Thursday 9 April 2009

The (partial) Redemption of LLoyd Blankfein

NPR aired an interview yesterday with Lloyd Blankfein, whom I had criticized for his remarks the previous day to the Council of Institutional Investors that bank employees should be paid mainly in the form of restricted stock. NPR's Robert Siegal asked Blankfein to respond to Steven Pearlstein's comments in the Washington Post that the real problem with Wall Street pay is not its structure but rather the overall level of pay. In his reply, Blankfein went some way toward redemption for his previous comments.

"In our system, there are markets for things. There are markets for talent. There are markets for people who can draw people into movies, work in theater, baseball players. As long as the markets are working correctly, and are not impeded, I’m generally agnostic on what the price is that gets in there. If [an employer] knows that this activity is only worth that much money and sets a price.... That’s generally not the way the system works."

To which Siegal replied, "There's an argument though that if compensation is so high -- as it has been -- that it might actually encourage risks that are imprudent."

Of course, this isn't an argument; it's a conclusion -- one we've heard many times. I only wish someone would make the effort to articulate this argument clearly so that the rest of us could either be persuaded by the argument or offer a critique of the argument.

As part of his response to Siegal's statement, Blankfein replied, "...if you depress prices, talent will flow away from that into something else."

Siegal jumped in: "A lot people hearing that now -- a lot of people who aren't in the financial sector -- are saying 'Where would it go?
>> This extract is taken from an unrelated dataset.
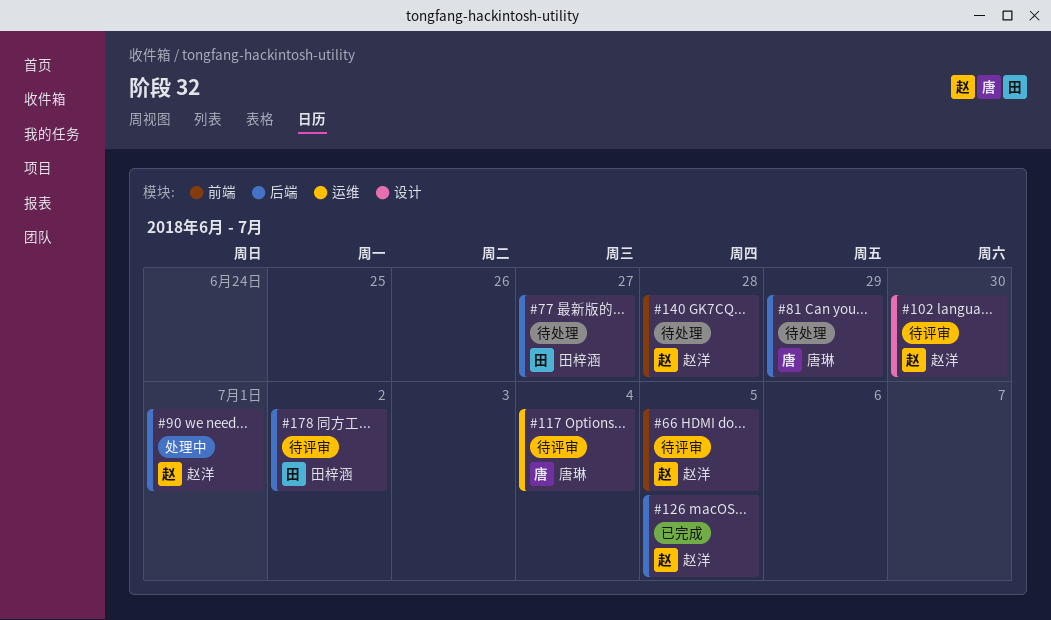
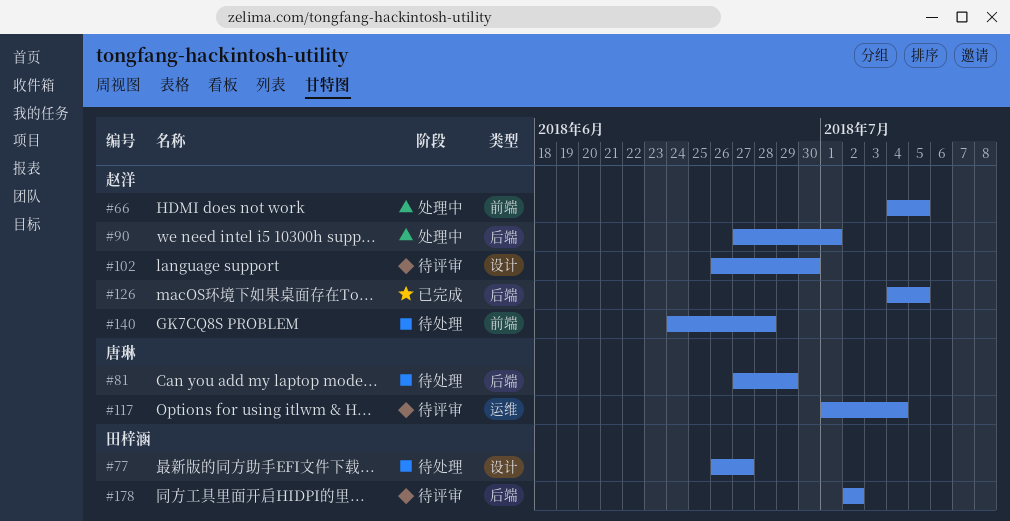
#66, status: 待评审 -> 处理中
#77, label: 后端 -> 设计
Where would the talent leave Wall Street for in today's market?'"

At that point, Blankfein offered a very useful reminder.

"I’ll accept the premise that the numbers with the benefit of hindsight of course look much too high because today they’d never be those numbers. Because today, people aren’t creating that kind of value, and so it’s almost a foreign thought that we ever could have been in that world. But let me transport you back to 2006 and 2005: In those years, Goldman Sachs actually had issues retaining our talent. And I think it's kind of well-known that a lot of the people who created private equity firms and hedge funds were people who were alumni of our firm. And they weren't alumni who necessarily ran through their whole careers and retired from Goldman Sachs. They were people who, in the prime of their careers, when they were still creating enormous value for the shareholders of Goldman Sachs, decided they had more lucrative alternatives outside the firm."

With these remarks, Blankfein reminded us that our current system for determining compensation is for employers and employees to freely contract in a market for labor governed by supply and demand for talent. With this system under populist attack, Blankfein's reminder is particularly timely and appreciated -- and it goes some way toward redemption for the populist comments he made the day before. If more business leaders would make the case for market-based compensation, we'd stand a greater chance that the current system will carry on into the future. Despite recent events in the economy and the financial markets, the use of markets to determine wages has proven better at allocating labor resources in an economy than any other system, and we should avoid the impulse to do away with this system in the current populist zeal for reform.